▸ **Raw data**:
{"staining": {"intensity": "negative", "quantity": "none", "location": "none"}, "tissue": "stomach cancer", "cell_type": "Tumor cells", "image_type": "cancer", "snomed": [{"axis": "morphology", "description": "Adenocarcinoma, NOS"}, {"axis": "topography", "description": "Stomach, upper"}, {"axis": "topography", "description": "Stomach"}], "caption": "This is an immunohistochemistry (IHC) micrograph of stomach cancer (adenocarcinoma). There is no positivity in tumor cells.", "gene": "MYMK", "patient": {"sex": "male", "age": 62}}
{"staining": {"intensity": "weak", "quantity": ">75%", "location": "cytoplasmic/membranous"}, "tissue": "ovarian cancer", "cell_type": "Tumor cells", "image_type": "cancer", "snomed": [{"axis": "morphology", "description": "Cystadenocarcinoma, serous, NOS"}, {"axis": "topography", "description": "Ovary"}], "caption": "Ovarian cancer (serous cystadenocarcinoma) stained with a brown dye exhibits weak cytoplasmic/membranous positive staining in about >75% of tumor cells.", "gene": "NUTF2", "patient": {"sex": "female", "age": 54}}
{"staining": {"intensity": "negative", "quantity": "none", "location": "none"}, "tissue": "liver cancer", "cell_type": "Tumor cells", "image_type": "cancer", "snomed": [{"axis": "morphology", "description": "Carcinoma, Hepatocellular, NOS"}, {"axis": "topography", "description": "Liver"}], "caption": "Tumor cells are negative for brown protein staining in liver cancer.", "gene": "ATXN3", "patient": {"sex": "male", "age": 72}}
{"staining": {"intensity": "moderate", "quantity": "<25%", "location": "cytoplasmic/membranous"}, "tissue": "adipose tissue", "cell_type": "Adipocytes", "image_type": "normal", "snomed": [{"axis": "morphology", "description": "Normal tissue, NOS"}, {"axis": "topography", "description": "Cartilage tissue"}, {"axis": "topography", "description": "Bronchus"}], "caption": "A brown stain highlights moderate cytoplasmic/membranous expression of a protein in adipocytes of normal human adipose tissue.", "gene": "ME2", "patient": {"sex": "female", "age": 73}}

▸ **What to produce**:
Restate the data word for word, leaving nothing out.

▸ **Reply to the task**:
{"staining": {"intensity": "negative", "quantity": "none", "location": "none"}, "tissue": "stomach cancer", "cell_type": "Tumor cells", "image_type": "cancer", "snomed": [{"axis": "morphology", "description": "Adenocarcinoma, NOS"}, {"axis": "topography", "description": "Stomach, upper"}, {"axis": "topography", "description": "Stomach"}], "caption": "This is an immunohistochemistry (IHC) micrograph of stomach cancer (adenocarcinoma). There is no positivity in tumor cells.", "gene": "MYMK", "patient": {"sex": "male", "age": 62}}
{"staining": {"intensity": "weak", "quantity": ">75%", "location": "cytoplasmic/membranous"}, "tissue": "ovarian cancer", "cell_type": "Tumor cells", "image_type": "cancer", "snomed": [{"axis": "morphology", "description": "Cystadenocarcinoma, serous, NOS"}, {"axis": "topography", "description": "Ovary"}], "caption": "Ovarian cancer (serous cystadenocarcinoma) stained with a brown dye exhibits weak cytoplasmic/membranous positive staining in about >75% of tumor cells.", "gene": "NUTF2", "patient": {"sex": "female", "age": 54}}
{"staining": {"intensity": "negative", "quantity": "none", "location": "none"}, "tissue": "liver cancer", "cell_type": "Tumor cells", "image_type": "cancer", "snomed": [{"axis": "morphology", "description": "Carcinoma, Hepatocellular, NOS"}, {"axis": "topography", "description": "Liver"}], "caption": "Tumor cells are negative for brown protein staining in liver cancer.", "gene": "ATXN3", "patient": {"sex": "male", "age": 72}}
{"staining": {"intensity": "moderate", "quantity": "<25%", "location": "cytoplasmic/membranous"}, "tissue": "adipose tissue", "cell_type": "Adipocytes", "image_type": "normal", "snomed": [{"axis": "morphology", "description": "Normal tissue, NOS"}, {"axis": "topography", "description": "Cartilage tissue"}, {"axis": "topography", "description": "Bronchus"}], "caption": "A brown stain highlights moderate cytoplasmic/membranous expression of a protein in adipocytes of normal human adipose tissue.", "gene": "ME2", "patient": {"sex": "female", "age": 73}}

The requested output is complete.